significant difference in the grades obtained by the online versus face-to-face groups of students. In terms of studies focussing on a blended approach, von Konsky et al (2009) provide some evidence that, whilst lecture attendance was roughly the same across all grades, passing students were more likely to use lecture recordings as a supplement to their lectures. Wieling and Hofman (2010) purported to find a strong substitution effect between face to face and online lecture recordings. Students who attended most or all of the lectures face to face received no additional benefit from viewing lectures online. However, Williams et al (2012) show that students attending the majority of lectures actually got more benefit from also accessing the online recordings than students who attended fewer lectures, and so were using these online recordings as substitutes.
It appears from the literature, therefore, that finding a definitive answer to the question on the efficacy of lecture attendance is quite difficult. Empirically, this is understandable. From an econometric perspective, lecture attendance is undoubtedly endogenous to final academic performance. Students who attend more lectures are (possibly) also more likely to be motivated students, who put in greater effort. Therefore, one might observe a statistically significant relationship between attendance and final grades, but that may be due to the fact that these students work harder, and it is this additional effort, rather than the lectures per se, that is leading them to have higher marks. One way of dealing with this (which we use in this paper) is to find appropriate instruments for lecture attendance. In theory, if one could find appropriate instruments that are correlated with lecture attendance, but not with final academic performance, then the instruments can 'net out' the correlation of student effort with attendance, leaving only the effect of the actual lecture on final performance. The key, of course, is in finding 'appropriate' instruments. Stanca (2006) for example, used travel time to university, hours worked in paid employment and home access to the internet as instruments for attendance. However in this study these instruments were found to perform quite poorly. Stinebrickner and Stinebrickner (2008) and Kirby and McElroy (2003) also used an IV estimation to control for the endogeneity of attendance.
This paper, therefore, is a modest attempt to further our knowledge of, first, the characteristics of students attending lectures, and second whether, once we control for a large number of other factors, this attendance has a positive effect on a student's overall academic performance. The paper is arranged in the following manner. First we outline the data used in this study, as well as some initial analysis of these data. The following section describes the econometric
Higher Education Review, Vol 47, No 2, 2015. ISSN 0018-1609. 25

———

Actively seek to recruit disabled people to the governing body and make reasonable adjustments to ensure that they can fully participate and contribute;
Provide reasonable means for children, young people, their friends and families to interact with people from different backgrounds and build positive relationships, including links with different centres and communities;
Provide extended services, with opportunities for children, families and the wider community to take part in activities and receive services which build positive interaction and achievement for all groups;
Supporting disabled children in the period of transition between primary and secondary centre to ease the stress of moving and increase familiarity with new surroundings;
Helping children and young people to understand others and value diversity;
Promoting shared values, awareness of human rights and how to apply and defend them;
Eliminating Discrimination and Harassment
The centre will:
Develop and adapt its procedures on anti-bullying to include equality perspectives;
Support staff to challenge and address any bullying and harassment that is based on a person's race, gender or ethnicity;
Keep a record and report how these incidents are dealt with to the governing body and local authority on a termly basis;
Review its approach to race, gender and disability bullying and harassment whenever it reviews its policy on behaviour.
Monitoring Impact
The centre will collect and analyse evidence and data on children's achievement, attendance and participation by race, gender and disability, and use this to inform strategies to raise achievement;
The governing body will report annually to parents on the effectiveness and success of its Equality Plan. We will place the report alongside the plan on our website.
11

———

### DIRECTIONS
Since only part of the listing is wanted, copy exactly the lines from the one holding "This paper, therefore, is" to the one holding "Higher Education Review, Vol", both included.

### OUTPUT FOR THIS TASK
This paper, therefore, is a modest attempt to further our knowledge of, first, the characteristics of students attending lectures, and second whether, once we control for a large number of other factors, this attendance has a positive effect on a student's overall academic performance. The paper is arranged in the following manner. First we outline the data used in this study, as well as some initial analysis of these data. The following section describes the econometric
Higher Education Review, Vol 47, No 2, 2015. ISSN 0018-1609. 25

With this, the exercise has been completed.